As usual, there are a lot of ways to make this fancier than described.

Implement a richer command set than described here (cut/copy/paste, for instance). Bonus points vary depending on how complex the new commands are, but probably +1 or +2 per new command.
Gratuitous graphical richness, such as having deleted objects crumple themselves up or vanish in a puff of smoke, or having selected items surrounded by a pulsating glow. Variable, but probably +1 or +2 points.
Implement the Tivoli 9-square recognizer and use it to identify at least one gesture. +4 points for this one.

As usual, if you do something else that's above and beyond the call of duty, let us know in your README file and we may assign some extra credit for it.

Deliverable

This is an INDIVIDUAL assignment; while you may ask others for help on Java or Swing details, please write the code on your own.

To turn in the assignment, please follow the same process as last time:

Create a new directory using your last name as the name of the directory. Please compile your application and place both the sources and classfiles, as well as a README.txt file (described below) into this directory; ZIP this directory and mail it to the TA.
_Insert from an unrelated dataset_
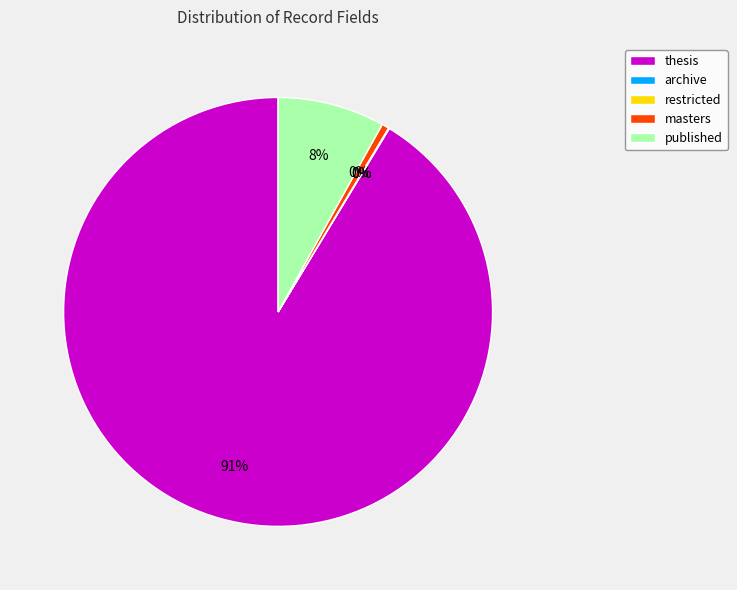

How many slices are in this pie chart?

5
The README.txt file should contain your name and email address, the version of Java you used (either 1.4.x or 1.5.x, please) as well as any special info I might need in order to run your code. (Command line arguments, etc.)

If you do any extra credit work, be sure to let us know about it in the README file so that we don't miss it!!

IMPORTANT: I'm letting people come up with their own gesture vocabulary for this project. What this means though is that YOU MUST provide a description to us of what that gesture set is. Remember that SiGeR gestures are directional also (a square bracket started at the top is a different gesture than a square bracket started at the bottom). You need to provide us with enough detail that we're not having to reverse engineer your code to figure out how to make your gestures. A short graphical cheat-sheet that shows the actual gestures you're using would be a great way to do this. We will deduct points from people that make us spend lots of time to figure out your gestures!

Please take care to remove any platform dependencies, such as hardcoded Windows path names or dependence on a particular look-and-feel that may not exist on all platforms. Also, if you use any images in your application, please make sure that you include these in your ZIP file and that your code will refer to them and load them properly when from from inside the directory that's created when I unZIP your code.

Grading for this assignment, and future assignments, will roughly follow this breakdown:

60% functionality
40% good architectural design, coding style, commenting

Please let the TA or me know if you have any questions.